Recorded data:
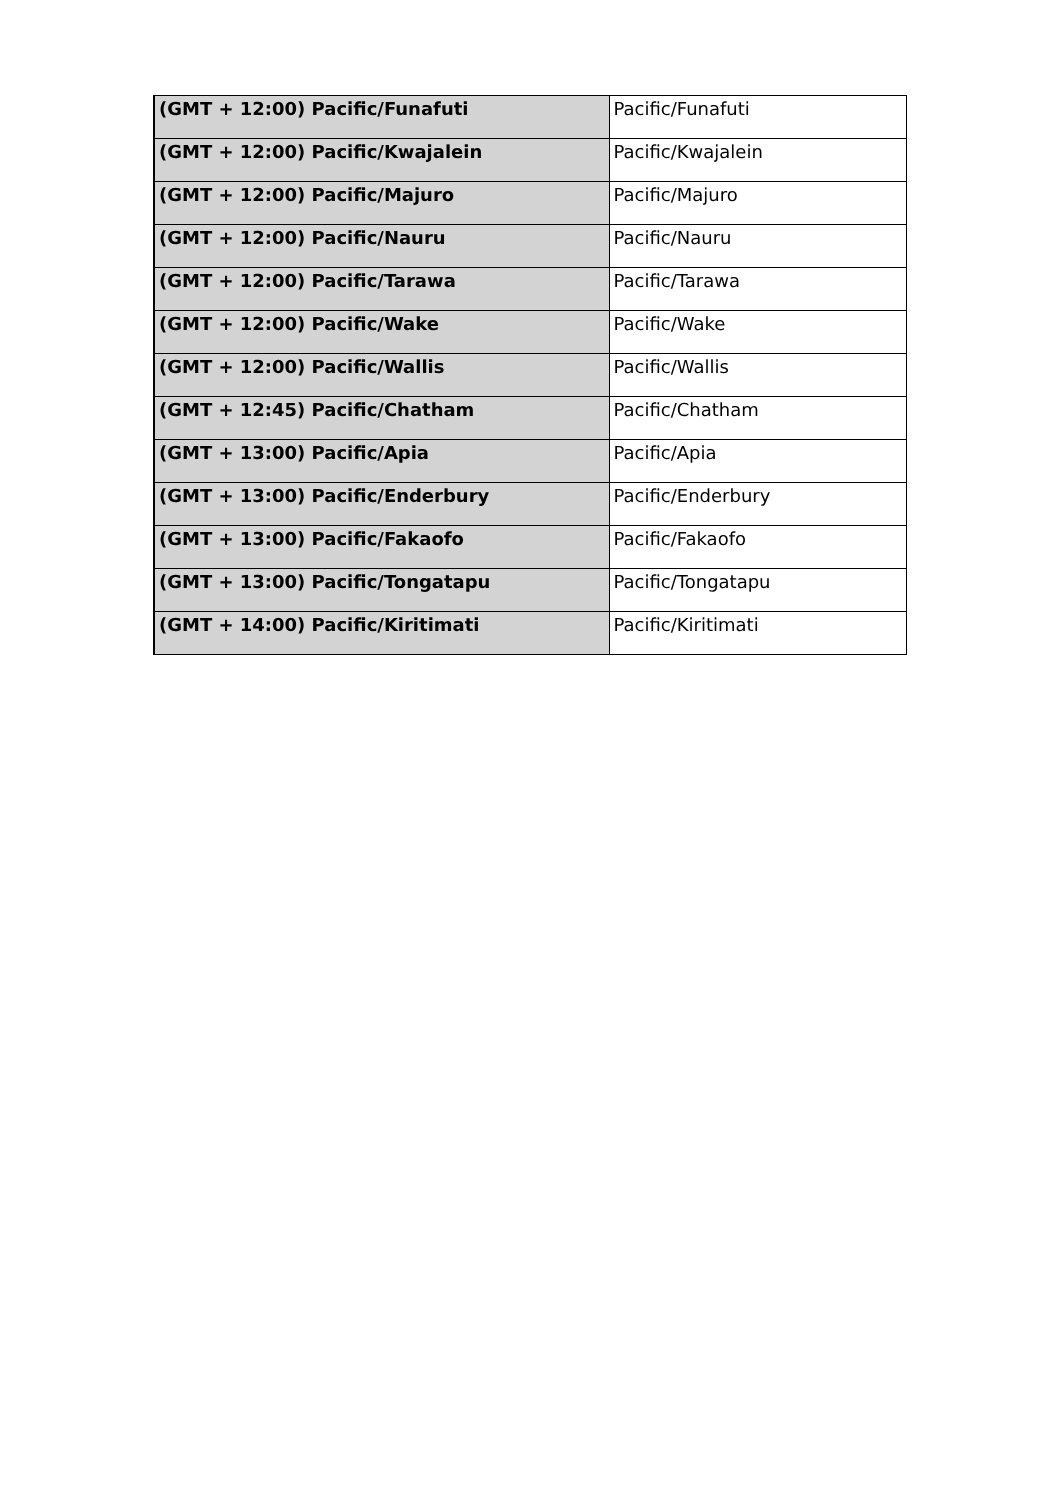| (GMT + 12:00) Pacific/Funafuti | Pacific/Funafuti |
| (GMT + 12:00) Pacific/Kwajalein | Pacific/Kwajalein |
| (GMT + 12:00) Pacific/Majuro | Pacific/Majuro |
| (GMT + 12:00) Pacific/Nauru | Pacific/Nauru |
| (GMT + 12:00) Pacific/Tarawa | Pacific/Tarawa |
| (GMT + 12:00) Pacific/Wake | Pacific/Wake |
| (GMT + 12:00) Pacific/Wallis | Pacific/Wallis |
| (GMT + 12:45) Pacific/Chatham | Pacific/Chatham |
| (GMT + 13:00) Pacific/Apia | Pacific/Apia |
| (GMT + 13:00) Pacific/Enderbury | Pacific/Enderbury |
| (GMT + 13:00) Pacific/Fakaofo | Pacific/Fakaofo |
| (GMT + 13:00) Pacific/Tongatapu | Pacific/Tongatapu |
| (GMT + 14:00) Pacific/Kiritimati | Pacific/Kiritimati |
...
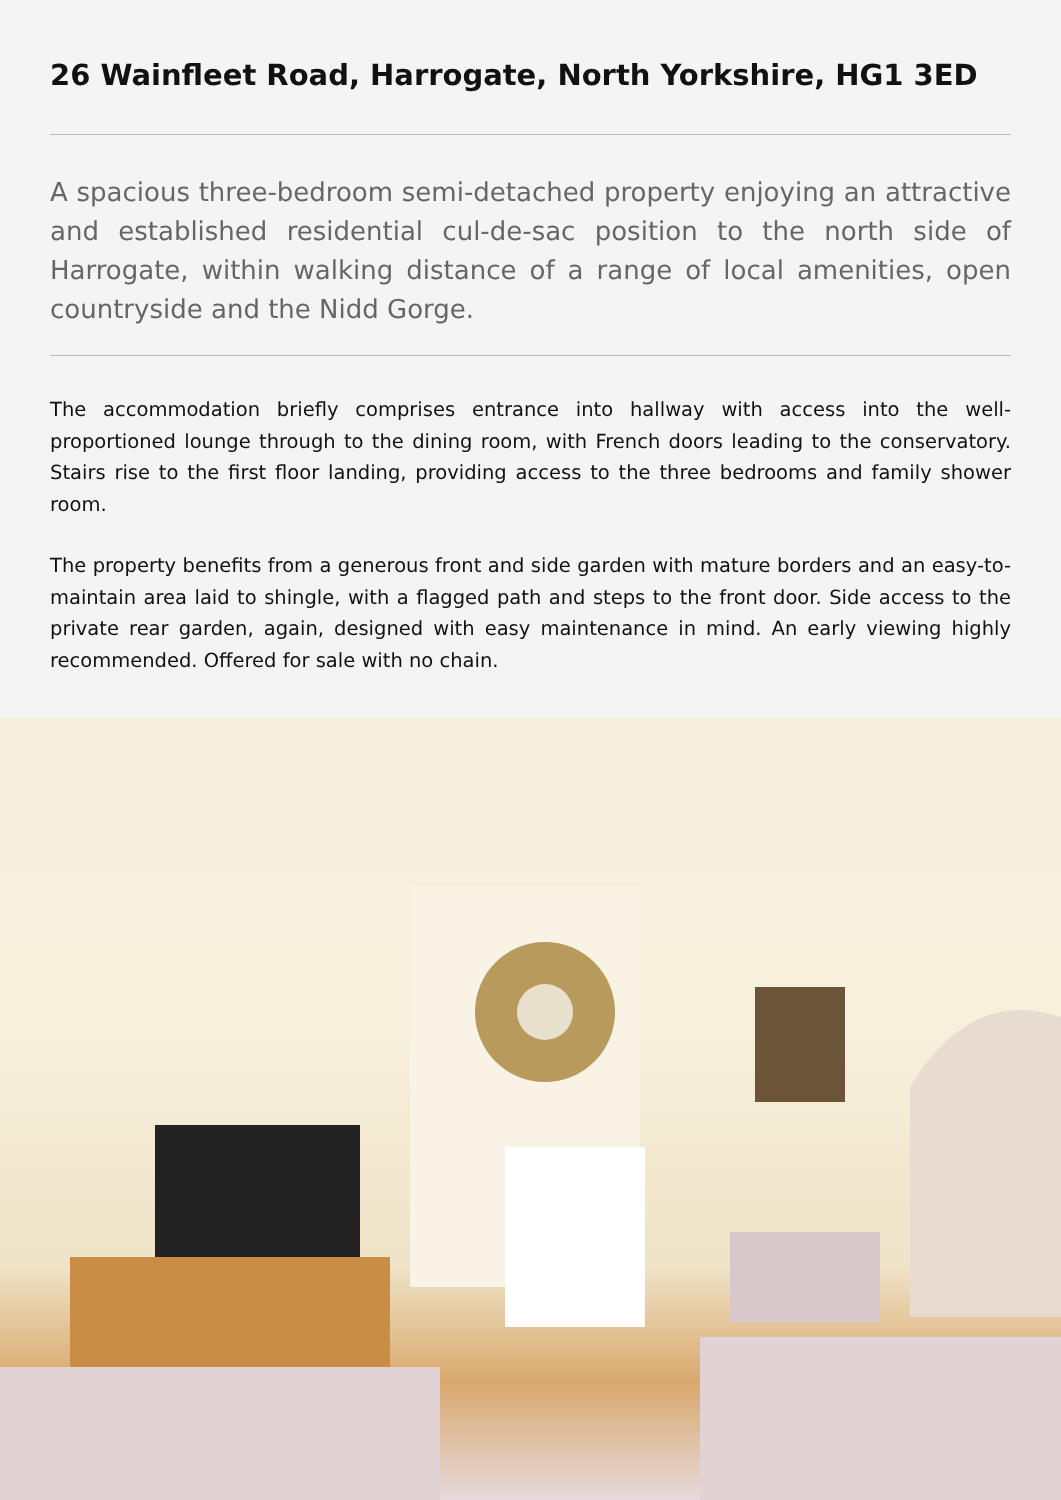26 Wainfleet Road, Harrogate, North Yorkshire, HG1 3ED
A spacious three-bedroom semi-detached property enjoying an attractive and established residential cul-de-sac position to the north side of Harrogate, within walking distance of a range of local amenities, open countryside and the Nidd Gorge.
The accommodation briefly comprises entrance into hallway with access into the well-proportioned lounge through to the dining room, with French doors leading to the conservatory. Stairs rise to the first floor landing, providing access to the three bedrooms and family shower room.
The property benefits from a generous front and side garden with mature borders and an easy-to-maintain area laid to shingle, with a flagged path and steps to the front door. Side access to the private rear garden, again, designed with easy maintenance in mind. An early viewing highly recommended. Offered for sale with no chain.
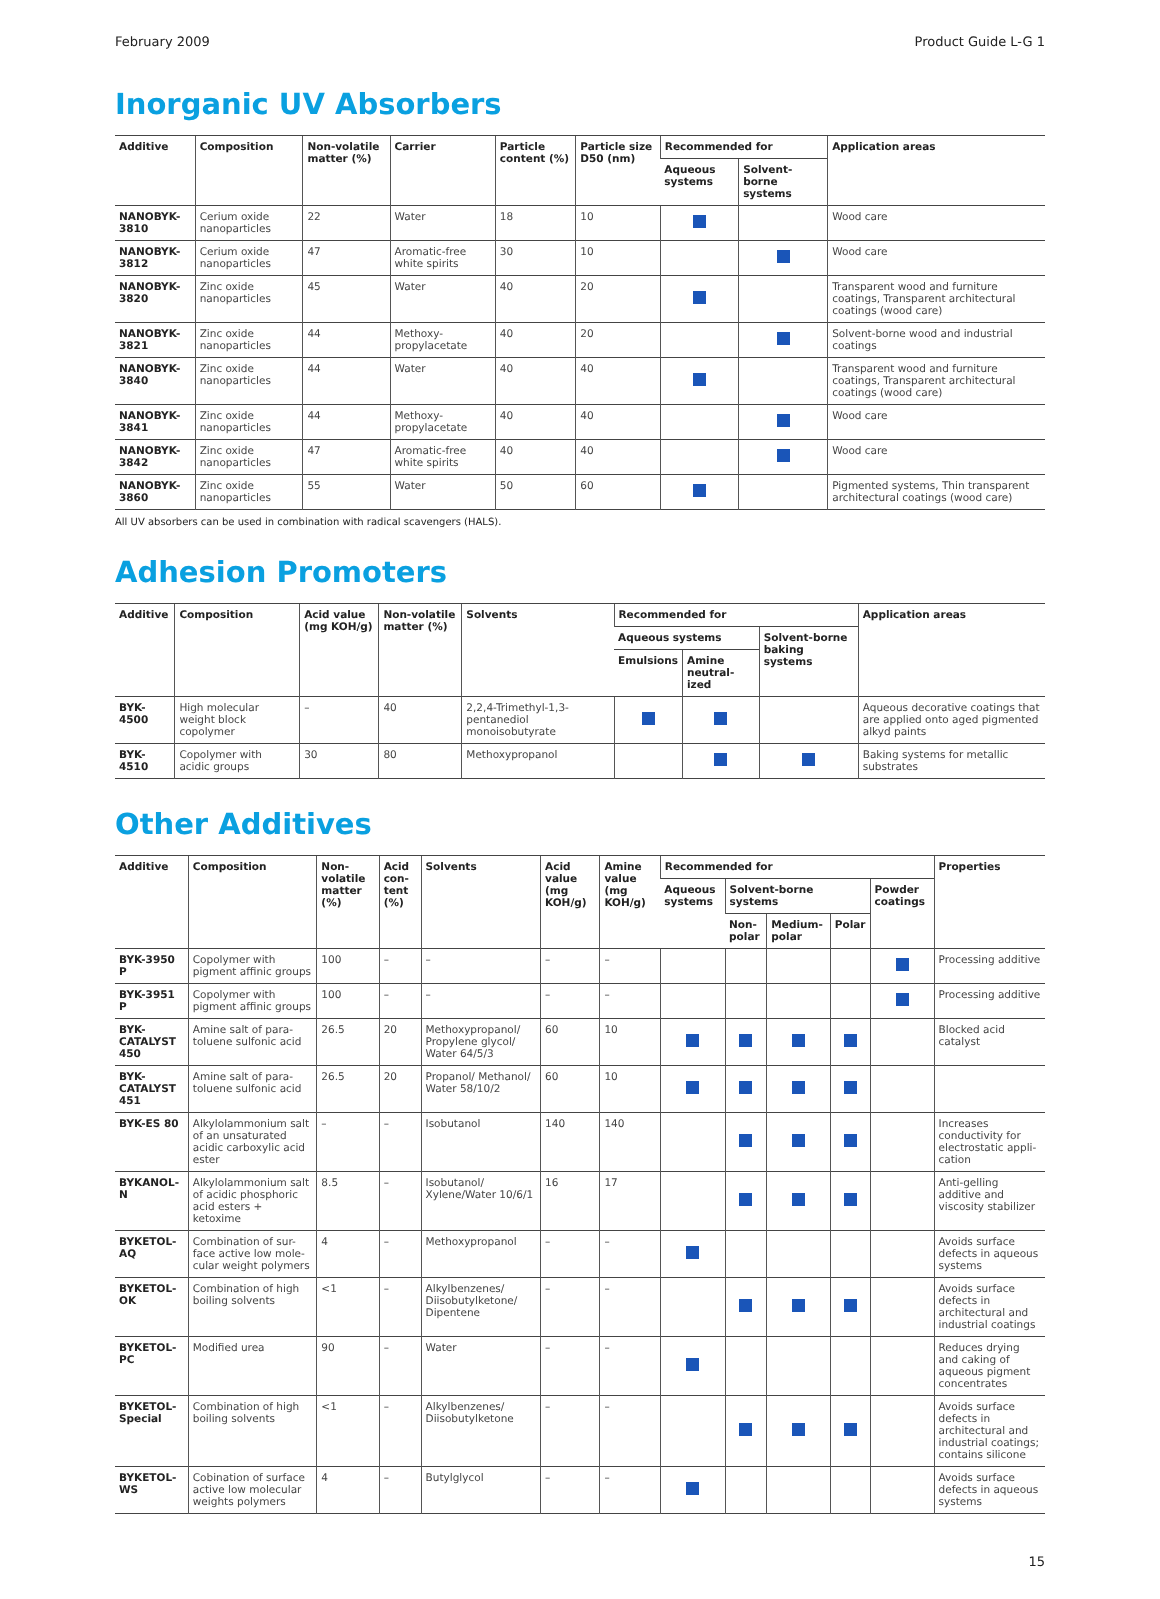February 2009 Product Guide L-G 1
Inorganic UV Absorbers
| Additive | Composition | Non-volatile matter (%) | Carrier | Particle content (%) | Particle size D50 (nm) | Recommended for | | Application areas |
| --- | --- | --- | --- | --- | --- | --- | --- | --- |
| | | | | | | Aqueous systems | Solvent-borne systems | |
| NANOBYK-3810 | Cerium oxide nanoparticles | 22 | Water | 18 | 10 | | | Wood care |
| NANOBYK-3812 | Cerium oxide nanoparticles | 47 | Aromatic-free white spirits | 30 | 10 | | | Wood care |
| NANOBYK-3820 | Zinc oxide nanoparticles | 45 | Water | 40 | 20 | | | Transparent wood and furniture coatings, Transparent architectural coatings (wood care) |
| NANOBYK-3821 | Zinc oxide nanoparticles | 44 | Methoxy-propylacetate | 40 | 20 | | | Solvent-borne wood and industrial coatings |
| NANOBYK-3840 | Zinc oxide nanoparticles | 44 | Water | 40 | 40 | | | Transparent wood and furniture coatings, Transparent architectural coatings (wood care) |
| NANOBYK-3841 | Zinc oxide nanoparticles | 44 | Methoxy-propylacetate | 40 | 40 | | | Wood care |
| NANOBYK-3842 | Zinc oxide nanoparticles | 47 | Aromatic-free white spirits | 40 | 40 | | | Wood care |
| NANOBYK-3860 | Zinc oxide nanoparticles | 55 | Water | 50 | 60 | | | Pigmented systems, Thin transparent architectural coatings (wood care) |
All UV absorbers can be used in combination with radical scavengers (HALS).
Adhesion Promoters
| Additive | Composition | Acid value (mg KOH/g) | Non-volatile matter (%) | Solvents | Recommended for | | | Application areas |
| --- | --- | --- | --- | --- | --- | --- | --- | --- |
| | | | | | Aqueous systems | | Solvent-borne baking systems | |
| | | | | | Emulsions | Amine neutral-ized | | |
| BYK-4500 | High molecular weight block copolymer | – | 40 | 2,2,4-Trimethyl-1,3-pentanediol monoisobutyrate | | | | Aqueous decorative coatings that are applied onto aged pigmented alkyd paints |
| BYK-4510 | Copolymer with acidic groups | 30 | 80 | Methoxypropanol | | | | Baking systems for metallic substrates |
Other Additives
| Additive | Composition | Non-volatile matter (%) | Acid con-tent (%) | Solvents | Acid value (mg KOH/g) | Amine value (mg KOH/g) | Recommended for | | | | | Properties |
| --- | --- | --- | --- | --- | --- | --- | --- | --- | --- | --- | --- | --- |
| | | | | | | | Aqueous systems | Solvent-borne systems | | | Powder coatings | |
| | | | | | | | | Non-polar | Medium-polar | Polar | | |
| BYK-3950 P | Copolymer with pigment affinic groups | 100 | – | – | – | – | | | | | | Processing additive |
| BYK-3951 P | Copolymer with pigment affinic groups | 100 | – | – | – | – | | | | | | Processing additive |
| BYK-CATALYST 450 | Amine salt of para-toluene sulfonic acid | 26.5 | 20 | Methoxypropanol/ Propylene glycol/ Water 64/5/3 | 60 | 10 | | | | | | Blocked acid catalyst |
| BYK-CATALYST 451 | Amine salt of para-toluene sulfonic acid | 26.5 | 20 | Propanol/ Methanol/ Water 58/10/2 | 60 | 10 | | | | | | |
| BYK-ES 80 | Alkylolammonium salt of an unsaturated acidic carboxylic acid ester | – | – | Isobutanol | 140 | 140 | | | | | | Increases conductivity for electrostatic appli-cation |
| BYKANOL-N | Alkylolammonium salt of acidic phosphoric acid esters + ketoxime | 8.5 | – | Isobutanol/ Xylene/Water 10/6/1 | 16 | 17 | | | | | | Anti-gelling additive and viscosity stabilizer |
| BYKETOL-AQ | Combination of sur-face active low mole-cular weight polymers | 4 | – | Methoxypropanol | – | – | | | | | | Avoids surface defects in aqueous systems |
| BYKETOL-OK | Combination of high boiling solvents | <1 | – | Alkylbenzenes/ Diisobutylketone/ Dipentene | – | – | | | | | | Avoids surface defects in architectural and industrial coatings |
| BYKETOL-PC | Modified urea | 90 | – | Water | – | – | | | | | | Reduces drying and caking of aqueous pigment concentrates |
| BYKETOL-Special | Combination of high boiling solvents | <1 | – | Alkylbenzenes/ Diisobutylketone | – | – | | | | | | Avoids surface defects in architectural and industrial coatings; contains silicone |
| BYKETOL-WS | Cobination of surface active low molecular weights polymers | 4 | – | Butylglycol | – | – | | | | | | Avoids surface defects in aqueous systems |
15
...
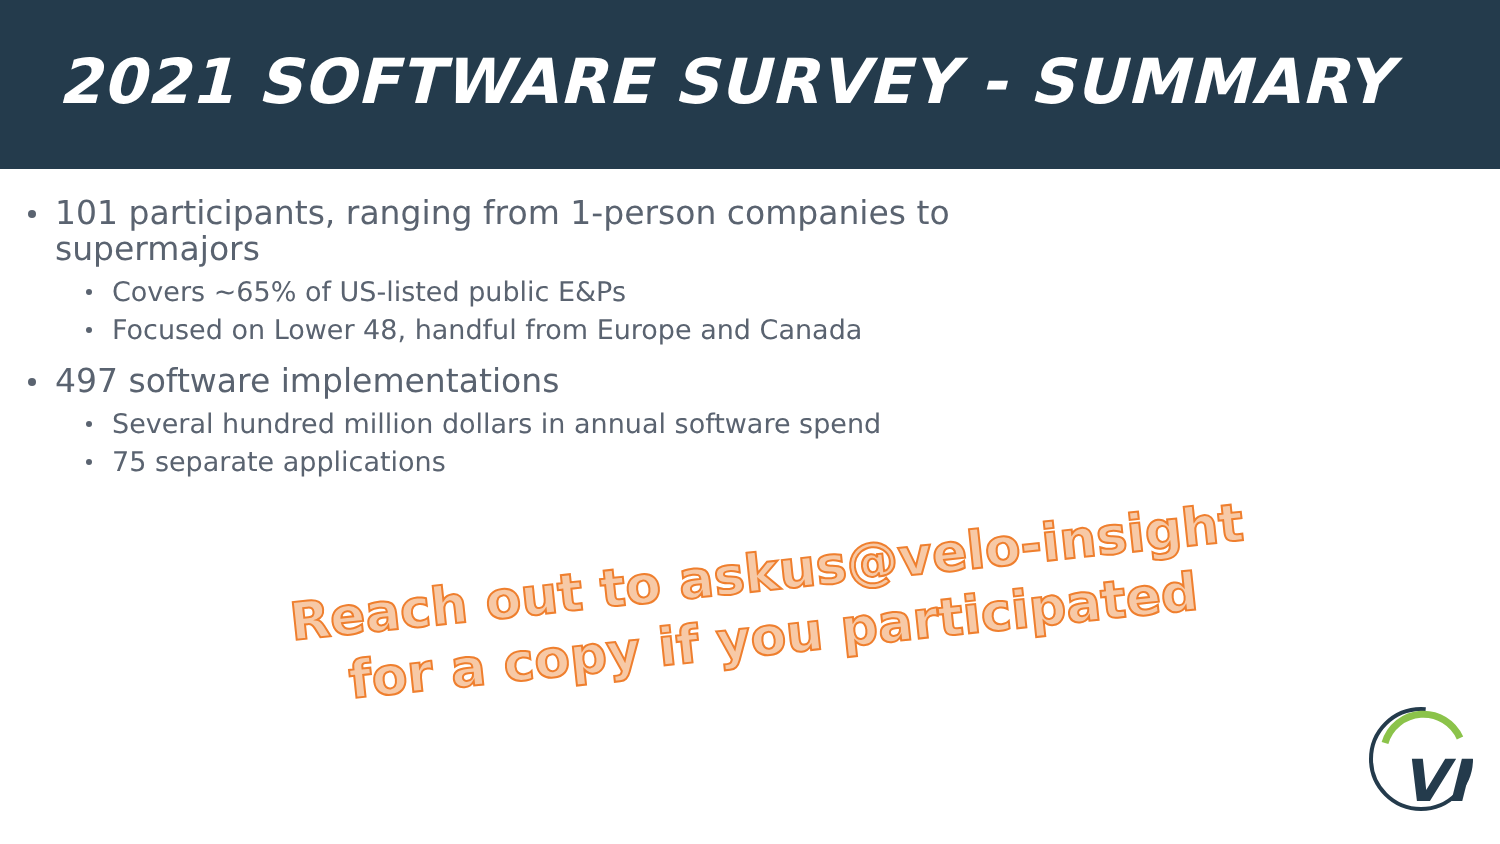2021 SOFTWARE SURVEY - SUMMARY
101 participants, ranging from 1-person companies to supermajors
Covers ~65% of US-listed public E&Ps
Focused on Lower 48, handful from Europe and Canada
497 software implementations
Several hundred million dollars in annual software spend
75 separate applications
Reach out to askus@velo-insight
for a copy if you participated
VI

* EXERCISE INSTRUCTIONS *
For every line in the data above that holds "property", return the line itself.

* OUTPUT FOR THIS EXERCISE *
A spacious three-bedroom semi-detached property enjoying an attractive and established residential cul-de-sac position to the north side of Harrogate, within walking distance of a range of local amenities, open countryside and the Nidd Gorge.
The property benefits from a generous front and side garden with mature borders and an easy-to-maintain area laid to shingle, with a flagged path and steps to the front door. Side access to the private rear garden, again, designed with easy maintenance in mind. An early viewing highly recommended. Offered for sale with no chain.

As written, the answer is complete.